D’abord il reste passif, malgré lui envouté par la tendre souplesse qui se meut lentement contre ses lèvres… Puis il reprend brutalement ses esprits lorsque Eun-jung semble se laisser emporter par ce qu’il n’ose imaginer désir…

Brusquement repoussée en arrière, Eun-jung refuse l’énorme frustration qu’elle sent monter en elle. Elle revient à la charge mais cette fois Aimé se dégage en sautant sur ses pieds, la bousculant au passage. Elle agenouillée sur le canapé et lui debout, ils s’affrontent du regard à peine une seconde avant qu’elle n’explose, furieuse :

— What’s … (Mais qu’est-ce qu’il t’arrive !!!)

Aimé ne peut répondre. Cœur battant, il détourne son regard en passant une main dans ses cheveux.

— Since the first day … (Depuis le premier jour, tu n'arrêtes pas de me regarder avec des yeux énamourés et maintenant tu me rejettes ?!)

— I …………

— What the fuck … (Putain mais à quoi tu joues avec moi Aimé !!!)

Soudain très agité, il se tourne d’un côté à l’autre, bafouille sans oser la regarder…

— Eun-jung I… I… Ah merde!!!

…puis hurle presque.

— Je ne peux pas ! I can’t …. (Je ne peux pas ! Je ne peux plus baiser !!!!)

Eun-jung est si abasourdie que sa frustration tombe d’un coup.
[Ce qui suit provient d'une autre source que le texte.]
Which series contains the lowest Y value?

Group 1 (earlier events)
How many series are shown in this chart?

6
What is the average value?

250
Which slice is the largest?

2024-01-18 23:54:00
Elle reste quelques secondes sans réagir à le regarder marcher vers le vestibule avant que de sauter vivement du canapé, courir à lui et sans hésiter, lui refiler une gifle magistrale !

— Don't run away! ... (Ne t’enfuis pas ! Tu ne peux pas ! Es-tu un lâche ?)
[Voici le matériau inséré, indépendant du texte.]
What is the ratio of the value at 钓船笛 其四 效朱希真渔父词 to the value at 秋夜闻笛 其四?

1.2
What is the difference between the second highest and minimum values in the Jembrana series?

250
Puis contenant sa colère, elle saisit son poignet.

— Come on. (Viens.)

Elle tire Aimé jusqu’au canapé, l’y jette littéralement, prend au frigo deux bouteilles de soju et deux bières qu’elle pose sur la table basse sur laquelle elle s’assied face à lui. Ouvrant une bouteille, elle remplit à raz-bord de soju un verre qu’elle tend à Aimé, en renversant un peu sur sa cuisse. N’osant toujours la regarder, il prend le verre et le vide cul sec. Elle ouvre alors une canette de bière qu’elle lui tend avant de faire de même avec une cigarette allumée.

Tête baissée, il tire une bouffée et ose articuler trois mots.
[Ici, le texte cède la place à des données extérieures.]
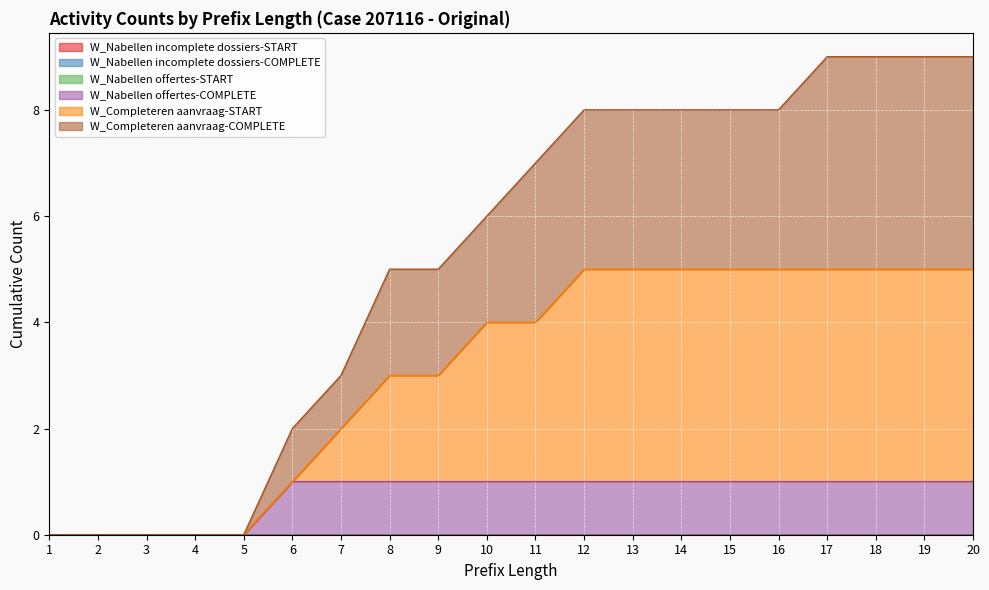

True or false: W_Nabellen offertes-COMPLETE and W_Completeren aanvraag-COMPLETE intersect in this chart.

False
— Tu ne fumes pas chez toi.

Elle le regarde intensément sans répondre puis respire un bon coup et :

— Ce soir oui…

Elle se sert son verre de soju qu’elle vide cul sec, s’ouvre sa bière, s’allume sa cigarette et le regarde fixement. Il finit par céder…

— I am impotent… sexually. (Je suis impuissant… sexuellement.)

Il n’a qu’une envie en cet instant c’est de courir se cacher, de s’enfuir loin d’elle mais il ne peut la laisser ainsi ; il lui doit bien des explications. Il prend une grande inspiration et ose enfin la regarder dans les yeux.

— Nous sommes une famille à cancer. J’ai eu le mien l’an dernier. La prostate. An aggressive one… (Un agressif…) Il a été soigné avec une radiothérapie mais je suis encore sous traitement hormonal. Now … (Maintenant, mes hormones mâles sont proches de zéro. Je me sens toujours faible et fatigué.) J’ai perdu plus de 5 kilos de muscles. Je perds mes poils, mes seins grossissent. It's like a menopause … (C’est comme une ménopause : bouffées de chaleur, pas de libido, forte sensibilité émotionnelle… C’est ce que je suis… là, maintenant.)

Eun-jung ouvre la bouche sur un long silence puis :

— So, that's why you cry like a child... (C’est donc pour ça que tu pleures comme un enfant…)

Les deux se taisent un long moment, fumant et buvant tout en évitant croiser le regard de l’autre. Puis Eun-jung jette son mégot dans sa canette vide et voyant les yeux mouillés d’Aimé, elle vient s’assoir près de lui, passe un bras sur son dos et l’attire doucement contre elle, sa tête reposant sur son épaule.

Plus tard…

Ils boivent encore, surtout Aimé.

Plus tard encore…

Aimé fin saoul dort, allongé sur le canapé, tête reposant sur les cuisses d’Eun-jung, visage enfoui contre son ventre tel un enfant. Caressant ses cheveux, celle-ci repense aux médicaments qu’elle a vu dans sa chambre ; rien ne semblait correspondre à un cancer de la prostate d’après ses recherches… Se pourrait-il qu’il en ait… Non. Cela lui semble impossible.

Eun-jung soulève doucement la tête d’Aimé, se redresse, glisse un coussin dessous et le couvre d’une couette avant de rejoindre son lit.